El mandatario, respondió a las acusaciones y desestimó la veracidad de las mismas.
El presidente desafió a quienes difunden las acusaciones a presentar evidencia de que su hijo es socio de la empresa beneficiada o que haya intervenido de manera directa en la obtención de contratos.
«Acaban de sacar un reportaje estos de Claudio X. González que mi hijo Andrés tiene un amigo y ese amigo recibió contratos en Quintana Roo y qué barbaridad, pues yo soy amigo de muchísima gente que recibe contratos y qué tiene que ver mi hijo, a ver díganme ustedes», expresó el presidente.
El presidente comparó a su hijo con Loret de Mola, acusándolo de practicar «periodismo mercenario» y de acumular riqueza sin transparencia sobre sus bienes.
En un tono desafiante, el presidente retó a quienes respaldan las acusaciones a presentar pruebas concretas y a interponer denuncias formales.
«Aunque tenga más grabaciones que presenten las pruebas y que incluso presenten denuncia penal, pero no hay nada», afirmó López Obrador.

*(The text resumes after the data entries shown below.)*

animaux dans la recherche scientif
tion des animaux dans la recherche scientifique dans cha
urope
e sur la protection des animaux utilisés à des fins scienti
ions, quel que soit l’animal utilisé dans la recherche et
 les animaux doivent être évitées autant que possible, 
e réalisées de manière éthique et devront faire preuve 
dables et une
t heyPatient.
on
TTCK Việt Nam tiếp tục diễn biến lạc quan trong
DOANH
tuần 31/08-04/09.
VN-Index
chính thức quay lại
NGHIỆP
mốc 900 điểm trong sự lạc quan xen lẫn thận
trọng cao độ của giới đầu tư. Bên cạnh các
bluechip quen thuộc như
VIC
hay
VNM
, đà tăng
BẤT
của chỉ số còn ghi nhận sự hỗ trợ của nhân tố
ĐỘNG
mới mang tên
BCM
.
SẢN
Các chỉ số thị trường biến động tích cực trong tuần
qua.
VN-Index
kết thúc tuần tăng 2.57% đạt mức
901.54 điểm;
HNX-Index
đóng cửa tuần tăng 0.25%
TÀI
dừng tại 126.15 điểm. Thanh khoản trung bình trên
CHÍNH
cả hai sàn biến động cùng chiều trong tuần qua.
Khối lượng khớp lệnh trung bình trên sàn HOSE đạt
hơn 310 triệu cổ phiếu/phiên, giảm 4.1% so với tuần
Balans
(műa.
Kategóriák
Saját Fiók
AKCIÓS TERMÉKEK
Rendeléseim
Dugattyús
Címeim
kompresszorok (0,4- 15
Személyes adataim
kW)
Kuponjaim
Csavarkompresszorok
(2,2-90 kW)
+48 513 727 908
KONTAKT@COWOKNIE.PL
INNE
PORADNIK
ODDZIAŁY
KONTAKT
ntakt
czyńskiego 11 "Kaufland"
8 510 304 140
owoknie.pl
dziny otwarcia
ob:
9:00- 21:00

El mandatario insistió en que estas acusaciones forman parte de una estrategia desesperada de la oposición y reiteró que su gobierno no practica el nepotismo ni el influyentismo.
Además, destacó la aprobación que aún mantiene entre la población.
«Mi hijo Andrés no es como Loret de Mola, así de sencillo. Loret de Mola, con el periodismo mercenario que practica, se ha hecho inmensamente rico, es un corrupto», afirmó el presidente.
El presidente concluyó señalando que el régimen de corrupción se está desplomando y que México ha cambiado su mentalidad hacia la corrupción e impunidad.